**Exercise requirements:** Each line from the one containing "thumb ip: (229, 168)" through the last line of the entries below is to be transcribed exactly. Nothing else belongs in the reply.

★ ★ ★ ★

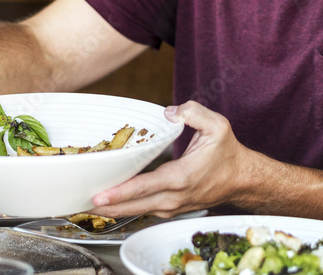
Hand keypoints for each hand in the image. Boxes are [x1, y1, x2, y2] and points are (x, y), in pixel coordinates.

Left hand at [89, 101, 252, 217]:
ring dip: (113, 209)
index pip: (145, 187)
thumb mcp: (217, 125)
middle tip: (80, 203)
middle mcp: (174, 196)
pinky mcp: (171, 208)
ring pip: (137, 211)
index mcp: (181, 177)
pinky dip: (126, 207)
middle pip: (134, 206)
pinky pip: (144, 210)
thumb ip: (193, 112)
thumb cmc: (228, 154)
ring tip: (88, 203)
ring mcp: (172, 206)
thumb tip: (170, 111)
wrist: (242, 179)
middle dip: (107, 207)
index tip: (100, 195)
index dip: (120, 192)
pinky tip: (110, 202)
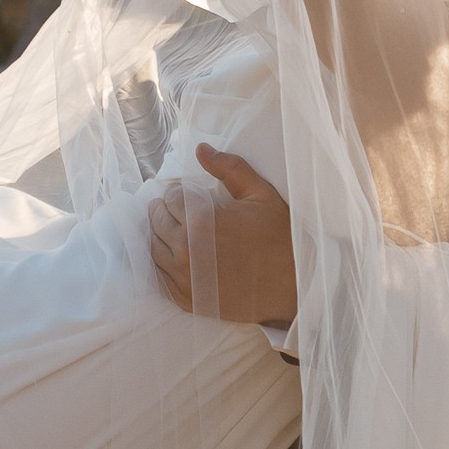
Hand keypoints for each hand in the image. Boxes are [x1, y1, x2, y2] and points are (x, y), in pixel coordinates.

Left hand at [148, 148, 297, 326]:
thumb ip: (229, 168)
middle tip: (168, 206)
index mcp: (201, 222)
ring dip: (160, 235)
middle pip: (159, 223)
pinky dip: (163, 263)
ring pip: (155, 250)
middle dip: (162, 210)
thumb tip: (200, 148)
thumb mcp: (260, 194)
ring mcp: (184, 279)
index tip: (180, 192)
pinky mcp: (187, 300)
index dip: (175, 192)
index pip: (172, 199)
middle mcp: (186, 251)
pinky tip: (173, 254)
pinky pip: (162, 277)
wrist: (293, 286)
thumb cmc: (279, 237)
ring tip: (169, 228)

★ ★ ★ ★

**Answer box:**
thumb ip: (229, 168)
middle tip: (168, 206)
index mcp: (201, 222)
ring dip: (160, 235)
middle pip: (159, 223)
pinky dip: (163, 263)
ring pip: (155, 250)
middle dip: (162, 210)
thumb tip: (200, 148)
thumb mcp: (260, 194)
ring mcp: (184, 279)
index tip: (180, 192)
pinky mcp: (187, 300)
index dip: (175, 192)
index pip: (172, 199)
middle mcp: (186, 251)
pinky tip: (173, 254)
pinky pip: (162, 277)
wrist: (293, 286)
thumb cmc: (279, 237)
ring tip: (169, 228)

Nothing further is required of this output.